- Education: University of Pittsburgh (PhD, 1975)
- Scientific career
- Fields: Psychology, sociology of religion, demography
- Workplaces: Brandeis University

= Leonard Saxe =

American social psychologist (born 1947)

Leonard Saxe (born June 12, 1947) is an American social psychologist whose work focuses on social psychology, sociology of religion, and American Jewry. He is currently the Klutznick Professor of Contemporary Jewish Studies and Social Policy at Brandeis University and the director of the Cohen Center for Modern Jewish Studies and the Steinhardt Social Research Institute at Brandeis.

== Polygraph research and critiques ==
Saxe’s research has been influential in the scientific evaluation of polygraph testing and its validity. In 1985, Saxe co-authored The Validity of Polygraph Testing: Scientific Analysis and Public Controversy, a peer reviewed article assessing the theoretical foundations and empirical evidence for polygraph use. This work concluded that serious problems exist in both the rationale and supporting evidence for polygraph accuracy, particularly for proposed government screening applications, and highlighted limitations in the scientific support for claims of high validity.

Saxe was a principal investigator on broader scientific evaluations of polygraph testing, including a comprehensive review examining the nature and application of polygraph assessments. These evaluations determined that the polygraph instrument itself does not detect deception but instead records physiological responses that must be interpreted by examiners, and that available scientific evidence is insufficient to establish general validity across contexts.

In collaboration with Gershon Ben-Shakhar, Saxe also examined the admissibility of polygraph evidence in legal settings, arguing that traditional standards for scientific evidence (such as those outlined in Daubert v. Merrell Dow Pharmaceuticals, Inc.) reveal a lack of methodological support for polygraph reliability and consistency.

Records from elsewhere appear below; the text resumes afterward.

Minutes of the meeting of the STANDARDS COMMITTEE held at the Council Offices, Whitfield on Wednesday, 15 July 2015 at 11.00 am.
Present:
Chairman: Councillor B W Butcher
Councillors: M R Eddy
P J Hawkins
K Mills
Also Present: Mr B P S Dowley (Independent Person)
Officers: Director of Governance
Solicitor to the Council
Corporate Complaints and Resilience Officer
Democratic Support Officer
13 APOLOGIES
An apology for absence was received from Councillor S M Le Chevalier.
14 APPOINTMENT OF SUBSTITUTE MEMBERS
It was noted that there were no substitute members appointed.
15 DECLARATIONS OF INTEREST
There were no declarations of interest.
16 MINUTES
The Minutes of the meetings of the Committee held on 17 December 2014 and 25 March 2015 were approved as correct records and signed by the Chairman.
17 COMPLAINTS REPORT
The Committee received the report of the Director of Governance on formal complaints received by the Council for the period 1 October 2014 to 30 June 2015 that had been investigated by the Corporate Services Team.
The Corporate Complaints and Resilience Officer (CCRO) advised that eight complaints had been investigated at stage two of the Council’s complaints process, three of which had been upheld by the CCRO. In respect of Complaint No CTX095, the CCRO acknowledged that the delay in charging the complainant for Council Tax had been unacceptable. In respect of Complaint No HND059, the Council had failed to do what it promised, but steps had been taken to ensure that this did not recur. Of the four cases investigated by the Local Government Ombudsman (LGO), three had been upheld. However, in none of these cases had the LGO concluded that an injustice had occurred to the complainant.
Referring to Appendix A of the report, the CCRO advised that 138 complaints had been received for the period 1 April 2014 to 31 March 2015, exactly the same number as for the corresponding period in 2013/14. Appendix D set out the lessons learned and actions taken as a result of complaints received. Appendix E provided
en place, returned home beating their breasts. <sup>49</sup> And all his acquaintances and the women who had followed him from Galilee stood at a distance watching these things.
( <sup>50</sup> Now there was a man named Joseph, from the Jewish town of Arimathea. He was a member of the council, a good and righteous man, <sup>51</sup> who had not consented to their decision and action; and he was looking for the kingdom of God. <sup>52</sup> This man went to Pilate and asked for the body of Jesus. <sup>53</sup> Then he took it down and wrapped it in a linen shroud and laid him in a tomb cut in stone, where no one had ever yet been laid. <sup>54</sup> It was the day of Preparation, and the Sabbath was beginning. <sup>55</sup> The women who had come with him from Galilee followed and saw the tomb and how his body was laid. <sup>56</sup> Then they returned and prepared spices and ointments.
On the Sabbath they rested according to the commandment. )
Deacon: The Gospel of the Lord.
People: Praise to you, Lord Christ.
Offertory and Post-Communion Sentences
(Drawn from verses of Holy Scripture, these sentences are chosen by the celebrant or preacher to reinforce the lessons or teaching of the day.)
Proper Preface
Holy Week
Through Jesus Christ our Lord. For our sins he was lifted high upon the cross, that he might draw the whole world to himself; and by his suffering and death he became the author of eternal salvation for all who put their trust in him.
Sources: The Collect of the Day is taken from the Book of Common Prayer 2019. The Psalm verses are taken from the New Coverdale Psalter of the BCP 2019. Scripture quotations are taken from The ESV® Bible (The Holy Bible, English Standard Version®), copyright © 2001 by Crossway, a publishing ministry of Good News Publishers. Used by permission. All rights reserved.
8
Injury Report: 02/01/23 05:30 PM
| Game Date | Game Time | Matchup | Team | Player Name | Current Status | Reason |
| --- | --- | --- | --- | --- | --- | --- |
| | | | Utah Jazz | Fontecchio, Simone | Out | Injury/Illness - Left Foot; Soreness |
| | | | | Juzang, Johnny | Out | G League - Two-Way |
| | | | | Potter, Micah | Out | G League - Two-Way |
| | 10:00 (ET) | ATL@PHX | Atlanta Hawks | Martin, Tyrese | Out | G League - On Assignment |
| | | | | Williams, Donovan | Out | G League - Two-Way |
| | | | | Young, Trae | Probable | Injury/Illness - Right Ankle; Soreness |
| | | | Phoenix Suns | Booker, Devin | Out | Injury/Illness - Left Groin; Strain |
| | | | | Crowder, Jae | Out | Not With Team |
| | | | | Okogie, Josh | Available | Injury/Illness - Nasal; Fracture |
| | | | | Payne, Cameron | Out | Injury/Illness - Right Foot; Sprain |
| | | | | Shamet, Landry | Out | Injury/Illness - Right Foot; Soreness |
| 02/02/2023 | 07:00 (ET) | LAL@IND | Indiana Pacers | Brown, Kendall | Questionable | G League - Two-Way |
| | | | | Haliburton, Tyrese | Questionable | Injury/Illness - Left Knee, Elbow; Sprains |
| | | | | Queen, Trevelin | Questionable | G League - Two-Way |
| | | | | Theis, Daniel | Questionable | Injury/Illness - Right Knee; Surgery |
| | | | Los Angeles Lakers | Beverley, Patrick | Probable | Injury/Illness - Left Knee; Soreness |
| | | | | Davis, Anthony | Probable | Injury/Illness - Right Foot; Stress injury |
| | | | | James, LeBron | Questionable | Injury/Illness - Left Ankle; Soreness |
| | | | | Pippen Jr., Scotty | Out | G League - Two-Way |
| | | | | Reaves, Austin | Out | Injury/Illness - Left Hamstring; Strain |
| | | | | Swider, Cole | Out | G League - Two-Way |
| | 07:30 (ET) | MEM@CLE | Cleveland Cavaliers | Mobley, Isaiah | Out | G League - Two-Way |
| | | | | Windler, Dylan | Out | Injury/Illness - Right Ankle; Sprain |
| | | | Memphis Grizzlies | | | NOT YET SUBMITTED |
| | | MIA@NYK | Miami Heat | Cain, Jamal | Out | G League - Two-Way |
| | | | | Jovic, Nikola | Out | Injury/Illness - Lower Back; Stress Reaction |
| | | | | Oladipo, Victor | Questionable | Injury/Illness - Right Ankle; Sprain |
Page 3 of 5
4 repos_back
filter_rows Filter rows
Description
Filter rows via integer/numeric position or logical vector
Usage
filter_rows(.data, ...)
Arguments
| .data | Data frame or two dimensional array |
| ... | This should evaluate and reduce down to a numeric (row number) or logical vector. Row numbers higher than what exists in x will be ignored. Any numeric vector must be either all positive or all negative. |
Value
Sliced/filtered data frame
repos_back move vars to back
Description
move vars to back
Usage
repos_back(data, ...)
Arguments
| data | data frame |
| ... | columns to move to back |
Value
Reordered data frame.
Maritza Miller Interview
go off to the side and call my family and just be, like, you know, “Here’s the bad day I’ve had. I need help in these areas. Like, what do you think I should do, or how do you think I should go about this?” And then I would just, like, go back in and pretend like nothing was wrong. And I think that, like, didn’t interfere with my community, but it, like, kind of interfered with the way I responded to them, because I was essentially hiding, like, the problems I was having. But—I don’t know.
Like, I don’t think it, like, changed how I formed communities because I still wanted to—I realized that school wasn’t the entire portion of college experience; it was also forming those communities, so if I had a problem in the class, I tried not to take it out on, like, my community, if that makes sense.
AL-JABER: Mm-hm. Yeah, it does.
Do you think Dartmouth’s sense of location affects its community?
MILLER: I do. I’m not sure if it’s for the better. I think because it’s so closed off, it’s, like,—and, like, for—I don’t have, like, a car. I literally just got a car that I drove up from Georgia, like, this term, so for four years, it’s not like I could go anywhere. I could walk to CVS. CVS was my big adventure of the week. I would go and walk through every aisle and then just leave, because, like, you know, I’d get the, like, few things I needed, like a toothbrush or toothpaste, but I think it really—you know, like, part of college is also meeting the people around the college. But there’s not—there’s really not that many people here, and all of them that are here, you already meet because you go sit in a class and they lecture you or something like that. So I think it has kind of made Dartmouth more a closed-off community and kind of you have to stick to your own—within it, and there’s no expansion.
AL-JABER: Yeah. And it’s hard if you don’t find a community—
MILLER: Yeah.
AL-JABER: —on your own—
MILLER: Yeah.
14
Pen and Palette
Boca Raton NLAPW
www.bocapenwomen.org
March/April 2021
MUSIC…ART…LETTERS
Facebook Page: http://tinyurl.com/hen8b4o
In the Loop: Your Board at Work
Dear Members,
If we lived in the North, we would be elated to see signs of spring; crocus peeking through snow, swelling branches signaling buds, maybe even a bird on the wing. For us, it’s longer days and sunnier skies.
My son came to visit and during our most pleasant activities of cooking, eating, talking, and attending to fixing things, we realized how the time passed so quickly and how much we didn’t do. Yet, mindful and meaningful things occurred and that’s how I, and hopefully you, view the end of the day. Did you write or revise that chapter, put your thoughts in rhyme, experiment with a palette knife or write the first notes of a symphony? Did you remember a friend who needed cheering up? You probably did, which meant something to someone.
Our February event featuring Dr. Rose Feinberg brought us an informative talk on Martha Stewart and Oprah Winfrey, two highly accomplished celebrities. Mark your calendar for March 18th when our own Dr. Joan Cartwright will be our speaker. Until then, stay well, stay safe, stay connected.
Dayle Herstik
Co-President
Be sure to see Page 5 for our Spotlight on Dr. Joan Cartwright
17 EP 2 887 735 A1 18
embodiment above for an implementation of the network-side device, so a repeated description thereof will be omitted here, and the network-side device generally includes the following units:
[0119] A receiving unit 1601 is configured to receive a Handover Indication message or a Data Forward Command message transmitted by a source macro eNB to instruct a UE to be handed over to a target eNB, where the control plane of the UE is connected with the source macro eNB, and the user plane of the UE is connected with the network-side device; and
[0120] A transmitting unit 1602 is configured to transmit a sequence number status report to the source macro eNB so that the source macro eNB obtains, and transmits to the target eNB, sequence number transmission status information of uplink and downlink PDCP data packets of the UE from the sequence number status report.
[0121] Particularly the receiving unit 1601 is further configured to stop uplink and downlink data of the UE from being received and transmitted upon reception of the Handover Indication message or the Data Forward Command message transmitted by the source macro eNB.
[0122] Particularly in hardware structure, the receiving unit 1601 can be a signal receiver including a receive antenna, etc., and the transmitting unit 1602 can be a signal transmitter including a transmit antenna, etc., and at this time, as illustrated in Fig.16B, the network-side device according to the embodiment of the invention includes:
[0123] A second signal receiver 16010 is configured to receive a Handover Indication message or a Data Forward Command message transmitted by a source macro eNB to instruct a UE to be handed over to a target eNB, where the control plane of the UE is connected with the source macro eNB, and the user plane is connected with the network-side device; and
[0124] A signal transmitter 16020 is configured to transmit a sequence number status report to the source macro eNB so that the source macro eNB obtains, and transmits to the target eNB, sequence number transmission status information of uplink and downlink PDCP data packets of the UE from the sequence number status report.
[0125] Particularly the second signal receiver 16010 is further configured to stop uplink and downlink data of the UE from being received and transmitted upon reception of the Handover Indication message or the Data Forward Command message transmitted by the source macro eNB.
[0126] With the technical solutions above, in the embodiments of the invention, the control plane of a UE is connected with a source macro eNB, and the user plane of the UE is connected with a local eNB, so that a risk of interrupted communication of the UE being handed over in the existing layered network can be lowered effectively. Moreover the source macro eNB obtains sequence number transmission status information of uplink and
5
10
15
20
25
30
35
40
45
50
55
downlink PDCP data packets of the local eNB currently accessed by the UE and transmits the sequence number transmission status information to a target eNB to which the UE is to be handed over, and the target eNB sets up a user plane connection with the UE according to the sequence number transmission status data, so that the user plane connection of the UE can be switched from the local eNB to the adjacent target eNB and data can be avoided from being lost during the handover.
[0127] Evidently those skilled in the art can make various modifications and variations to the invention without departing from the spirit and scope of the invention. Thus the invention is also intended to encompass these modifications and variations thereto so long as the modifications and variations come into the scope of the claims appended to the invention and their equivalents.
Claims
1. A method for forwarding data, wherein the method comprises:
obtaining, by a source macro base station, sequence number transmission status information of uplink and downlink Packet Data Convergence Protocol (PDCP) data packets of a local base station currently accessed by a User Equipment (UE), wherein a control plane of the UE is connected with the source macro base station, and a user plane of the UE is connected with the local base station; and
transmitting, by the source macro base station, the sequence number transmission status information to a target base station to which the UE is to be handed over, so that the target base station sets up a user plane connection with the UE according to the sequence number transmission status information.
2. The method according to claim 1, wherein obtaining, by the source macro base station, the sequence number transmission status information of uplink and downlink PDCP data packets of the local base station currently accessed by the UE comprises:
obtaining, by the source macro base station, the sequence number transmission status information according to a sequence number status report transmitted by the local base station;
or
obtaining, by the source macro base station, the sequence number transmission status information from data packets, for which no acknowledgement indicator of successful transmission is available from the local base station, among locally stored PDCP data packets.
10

Saxe’s research has been cited in discussions of public policy and legislation related to polygraph use, including debates over the reliability of polygraph evidence in court and its role in employment screening, underscoring the scientific controversy surrounding polygraph testing.

== Sociological research ==
Saxe has conducted a number of studies on the American Jewish community. Saxe's research points to a more positive outlook on concerns of the American Jewish community. His figures show larger than previously reported estimates of the population size of American Jewry.

===2010 Census of American Jews===
In 2010, Saxe, along with sociologists Elizabeth Tighe and Charles Kadushin published their secondary data findings from local Jewish community studies. Their findings were intended to act as a census of American Jews, as the National Jewish Population Survey had been cancelled due to budget constraints.

===Birthright-Taglit studies===
Saxe has conducted a number of studies on the effect of the Birthright-Taglit program on young American Jews.

==Awards==
In 2012, Saxe was the recipient of the ASSJ's Marshall Sklare Award for his contributions to the social scientific study of contemporary Jewry.